Chouinard Equipment

Publication Year: 1973.

Chouinard Equipment, by Yvon Chouinard, Tom Frost and Doug Robinson. Santa Barbara, California: Sandollar Press, 1972. 72 pages, $.50 What is a commercial catalog doing in the book review section? Doesn’t it list items and prices just like Sears and Roebuck? Yes, but what other catalog quotes the Rolling Stones, Einstein and Yvon Chouinard? Is it geared to the mass sale of equipment?

Page 3: “Given the vital importance of style we suggest that the keynote is simplicity. The fewer gadgets between the climber and the climb, the greater is the chance to attain the desired communication with oneself—and nature.”

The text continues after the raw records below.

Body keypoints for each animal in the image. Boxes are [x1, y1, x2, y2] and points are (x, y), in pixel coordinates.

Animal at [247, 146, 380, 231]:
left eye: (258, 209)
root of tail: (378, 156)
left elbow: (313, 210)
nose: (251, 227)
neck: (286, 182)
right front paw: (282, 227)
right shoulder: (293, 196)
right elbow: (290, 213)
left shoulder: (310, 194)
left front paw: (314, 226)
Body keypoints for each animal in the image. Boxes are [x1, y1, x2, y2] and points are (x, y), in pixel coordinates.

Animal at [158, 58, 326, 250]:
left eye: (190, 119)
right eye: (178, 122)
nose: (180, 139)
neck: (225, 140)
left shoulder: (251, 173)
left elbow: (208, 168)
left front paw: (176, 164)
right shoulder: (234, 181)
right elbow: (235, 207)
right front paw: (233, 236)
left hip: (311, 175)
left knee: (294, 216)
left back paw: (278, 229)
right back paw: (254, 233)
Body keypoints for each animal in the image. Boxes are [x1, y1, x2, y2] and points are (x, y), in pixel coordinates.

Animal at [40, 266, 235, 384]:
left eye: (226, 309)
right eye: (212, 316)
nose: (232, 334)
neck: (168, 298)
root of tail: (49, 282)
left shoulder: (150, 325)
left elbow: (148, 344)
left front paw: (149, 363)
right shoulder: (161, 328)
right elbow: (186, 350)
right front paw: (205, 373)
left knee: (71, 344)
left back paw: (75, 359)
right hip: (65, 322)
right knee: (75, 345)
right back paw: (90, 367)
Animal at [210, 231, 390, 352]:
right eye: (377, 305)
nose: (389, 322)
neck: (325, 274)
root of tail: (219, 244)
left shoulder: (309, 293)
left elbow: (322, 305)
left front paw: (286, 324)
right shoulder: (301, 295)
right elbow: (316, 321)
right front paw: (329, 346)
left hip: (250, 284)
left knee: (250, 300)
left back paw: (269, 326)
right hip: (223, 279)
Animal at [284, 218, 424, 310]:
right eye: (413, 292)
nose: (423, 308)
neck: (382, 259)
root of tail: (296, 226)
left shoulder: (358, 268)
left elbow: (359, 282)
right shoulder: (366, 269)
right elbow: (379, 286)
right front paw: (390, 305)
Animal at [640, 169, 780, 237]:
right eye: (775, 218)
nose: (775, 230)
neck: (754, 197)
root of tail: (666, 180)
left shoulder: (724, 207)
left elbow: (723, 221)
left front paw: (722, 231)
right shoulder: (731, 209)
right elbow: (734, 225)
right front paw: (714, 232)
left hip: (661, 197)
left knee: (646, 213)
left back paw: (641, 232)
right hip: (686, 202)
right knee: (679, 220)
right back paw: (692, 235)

Chouinard has chosen the ideal place to air his views about a sport he deeply loves. When he first began to denigrate the use of pitons, he was privately accused of hypocrisy. (Your business revolves around pitons and now you’re running them down while you stuff the money in your pocket with your spare hand.) This catalog proves that outlookfalse. Rather than bolster a lucrative piton market, he has chosen to make his catalog a work of art in which he expounds the joys of “climbing clean” with nuts and runners and no hardware. The cover is a sixteenth-century Chinese mountain painting. Thumbing through the first pages we pass the Moose’s Tooth, Yosemite, a snapshot of Chouinard and Salathé talking in a campground, British seacliffs, a pile of carabiners and a long essay on “The Whole Natural Art of Protection,” by Doug Robinson.

Since the introduction of the catalog and the publishing of articles in most mountain periodicals, clean climbing has become widely accepted all over the country. An increasing number of climbers I meet in Yosemite will not go on a climb unless they can do it without a hammer and pitons.

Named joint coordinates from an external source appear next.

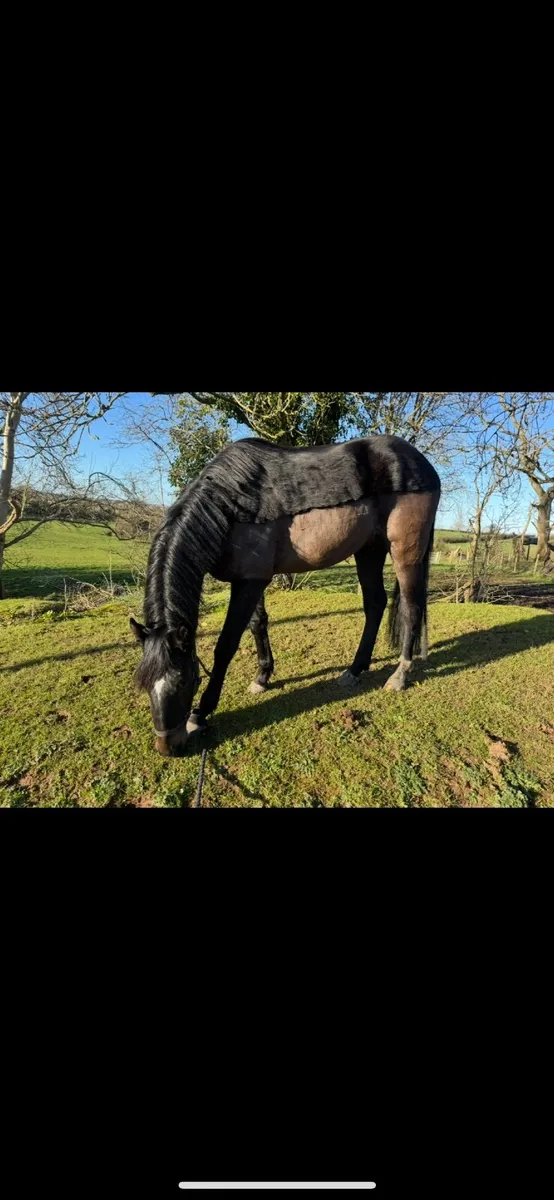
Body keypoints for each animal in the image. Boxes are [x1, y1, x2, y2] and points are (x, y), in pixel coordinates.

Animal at [131, 435, 441, 756]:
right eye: (144, 683)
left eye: (183, 681)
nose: (168, 746)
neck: (226, 505)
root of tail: (421, 464)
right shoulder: (250, 579)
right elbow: (258, 624)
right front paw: (262, 677)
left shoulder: (249, 583)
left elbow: (226, 644)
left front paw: (201, 713)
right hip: (370, 550)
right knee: (375, 604)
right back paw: (355, 670)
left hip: (405, 553)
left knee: (412, 607)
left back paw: (400, 674)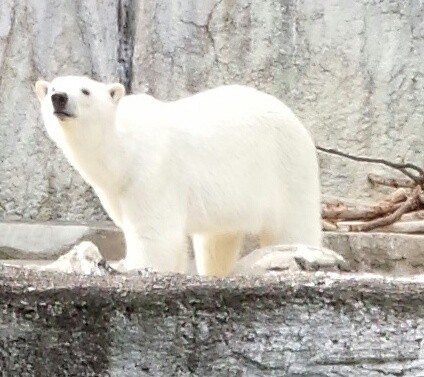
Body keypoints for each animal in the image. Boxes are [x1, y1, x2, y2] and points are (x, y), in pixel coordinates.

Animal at [34, 75, 322, 276]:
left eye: (85, 90)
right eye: (52, 87)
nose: (59, 98)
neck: (123, 147)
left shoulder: (151, 171)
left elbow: (154, 234)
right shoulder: (117, 188)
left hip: (286, 167)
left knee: (292, 226)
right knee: (216, 241)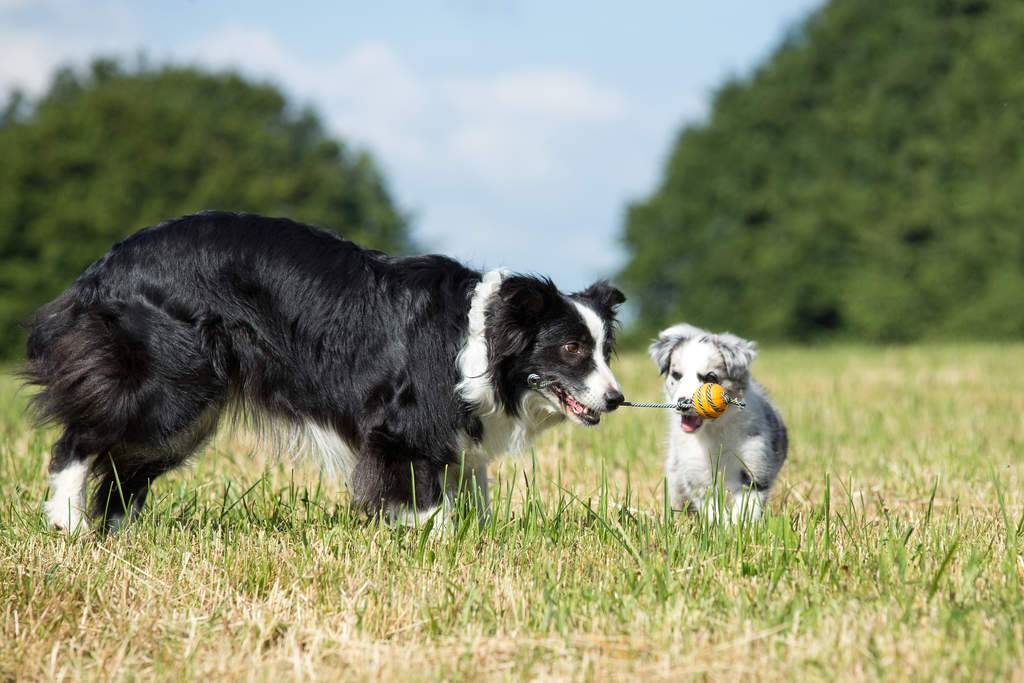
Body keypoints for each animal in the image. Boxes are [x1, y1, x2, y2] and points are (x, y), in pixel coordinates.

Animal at [24, 210, 626, 532]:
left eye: (604, 350)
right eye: (572, 348)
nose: (617, 399)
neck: (478, 338)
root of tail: (104, 268)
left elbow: (469, 492)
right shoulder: (405, 425)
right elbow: (425, 496)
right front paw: (432, 543)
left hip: (189, 411)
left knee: (126, 469)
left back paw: (121, 534)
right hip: (169, 383)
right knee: (81, 440)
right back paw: (67, 520)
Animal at [651, 325, 786, 524]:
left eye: (710, 378)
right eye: (676, 375)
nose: (682, 404)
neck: (714, 429)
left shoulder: (755, 470)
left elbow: (745, 509)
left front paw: (738, 528)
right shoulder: (698, 477)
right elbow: (712, 512)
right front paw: (720, 528)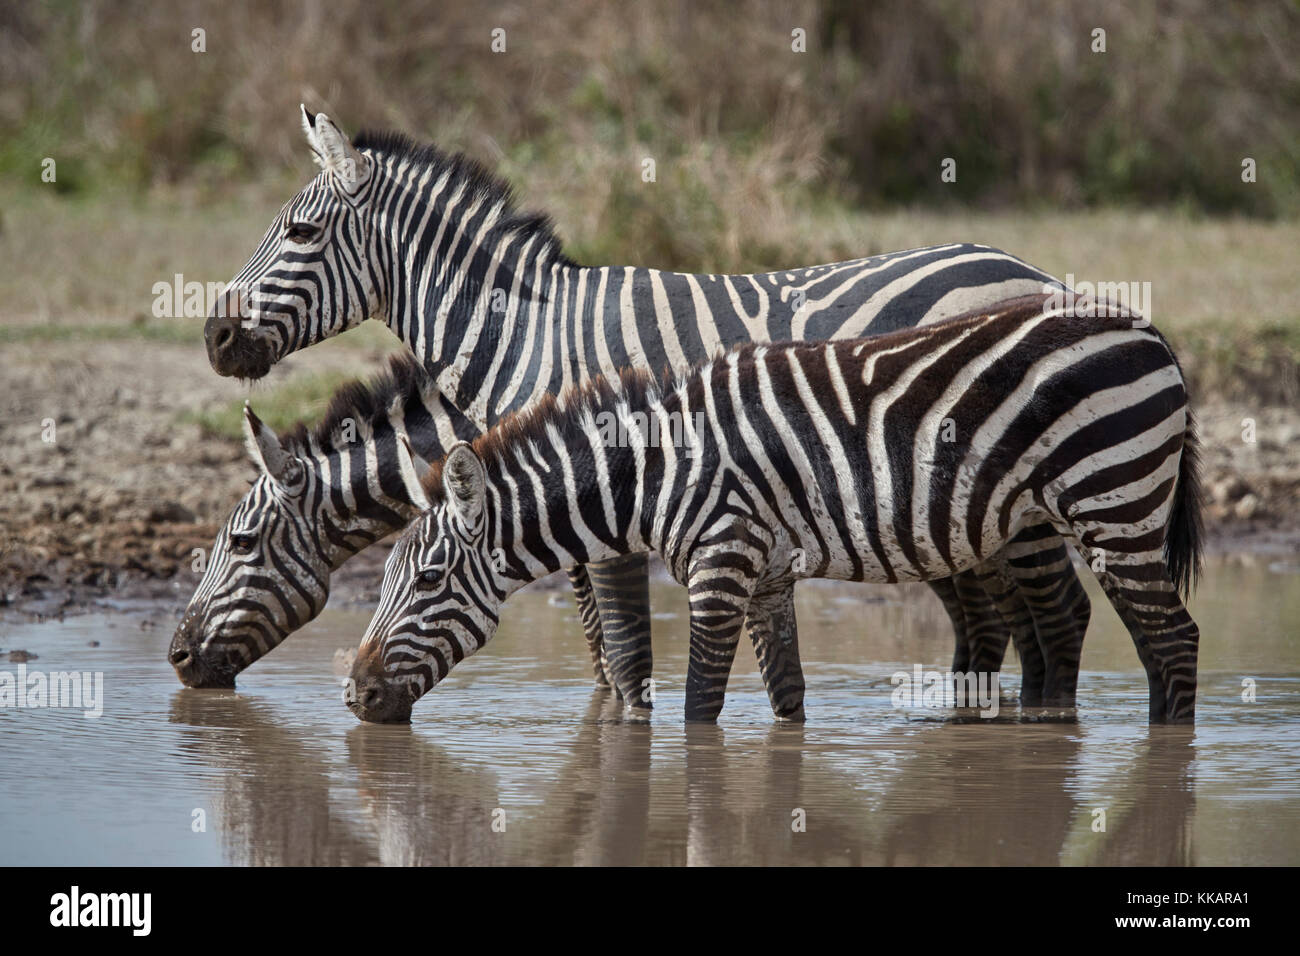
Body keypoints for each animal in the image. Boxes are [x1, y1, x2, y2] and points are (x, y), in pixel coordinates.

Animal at [202, 110, 1092, 712]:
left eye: (300, 231)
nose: (215, 335)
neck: (522, 336)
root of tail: (1032, 270)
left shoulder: (606, 496)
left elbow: (625, 650)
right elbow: (600, 646)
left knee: (1044, 616)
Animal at [348, 295, 1206, 728]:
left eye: (427, 582)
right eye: (382, 580)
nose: (354, 698)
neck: (657, 468)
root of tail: (1150, 329)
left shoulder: (721, 563)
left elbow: (699, 705)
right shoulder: (766, 574)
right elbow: (787, 696)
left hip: (1115, 505)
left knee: (1172, 640)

A small minority believe that they have been had by the climbing establishment. They claim that those who are most adamant about the use of nuts are the same guys who have already made the big wall climbs on Half Dome and El Capitan. Since it is doubtful that these big routes will ever be possible without pitons, they claim that they will be precluded from doing them if they adhere to the ethic of clean climbing. Although they recognize the ethic as morally right, they feel that their freedom as an individual in the mountains is at stake.

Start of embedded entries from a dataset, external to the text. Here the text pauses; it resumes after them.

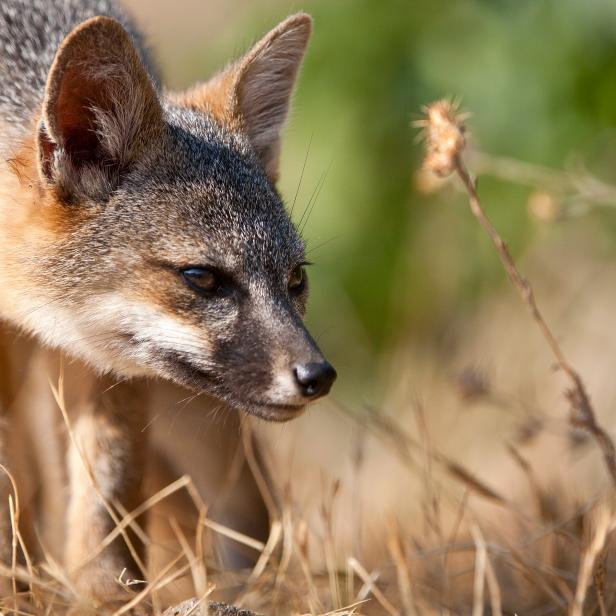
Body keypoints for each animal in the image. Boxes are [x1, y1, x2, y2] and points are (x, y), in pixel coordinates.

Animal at [0, 0, 336, 612]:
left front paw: (109, 596)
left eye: (296, 278)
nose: (317, 375)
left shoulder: (107, 371)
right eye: (201, 277)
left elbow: (108, 491)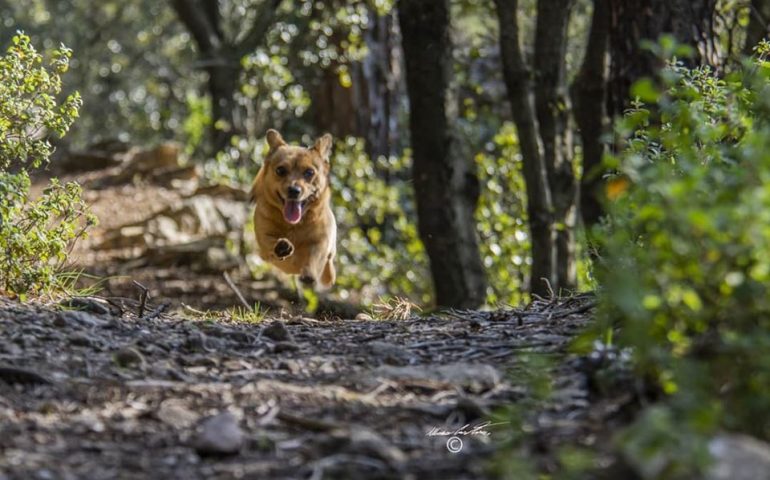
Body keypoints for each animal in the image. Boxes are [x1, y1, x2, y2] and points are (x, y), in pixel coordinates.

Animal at [250, 128, 334, 288]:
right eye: (280, 170)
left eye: (309, 172)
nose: (294, 190)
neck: (294, 225)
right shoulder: (264, 241)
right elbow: (270, 242)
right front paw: (281, 247)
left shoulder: (320, 241)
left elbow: (314, 257)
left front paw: (309, 274)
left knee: (329, 263)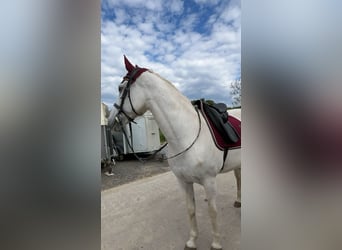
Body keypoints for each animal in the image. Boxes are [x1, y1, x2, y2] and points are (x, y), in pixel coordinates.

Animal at [108, 56, 242, 250]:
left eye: (120, 88)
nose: (111, 120)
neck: (187, 133)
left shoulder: (209, 181)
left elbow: (212, 212)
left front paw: (216, 243)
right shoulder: (184, 181)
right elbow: (191, 210)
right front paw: (192, 241)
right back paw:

It must be admitted that the potpourri of the Chouinard catalog is reminiscent of The Whole Earth Catalog. Here’s what you need; here’s how to use it; don’t buy it unless you need it; We’ve Personally Picked Out Everything For You.

Mountaineers are individualists. It seems hard enough to get them to join the AAC, much less to agree to climb in the manner that someone else tells them (even if that person happens to be right). The resentment to clean climbing has not just been from young hot-shots who want to make a name on the big walls. On the east coast a widely-circulated notice written by an older climber contained the following advice; “Nut fetishism ... is being proselytized by many superior acrobats who probably have become bored leading 5.10’s on pitons and are in the market for new conquests. (See the latest Chouinard catalog in case you’re prepared to shell out fifty cents for reading about equipment you can’t afford and sermons you don’t need).”

Perhaps the obvious answer to this dilemma is that those who will be individuals may not be influenced by any amount of inducement. But the vast majority will. It is doubtful that we will ever hear of another case of tendonitis from a climber who has spent too much of his life hammering.

What is a commercial catalog doing in the book review section? It contains more information on the ethics and style of modern climbing than any other publication in our language.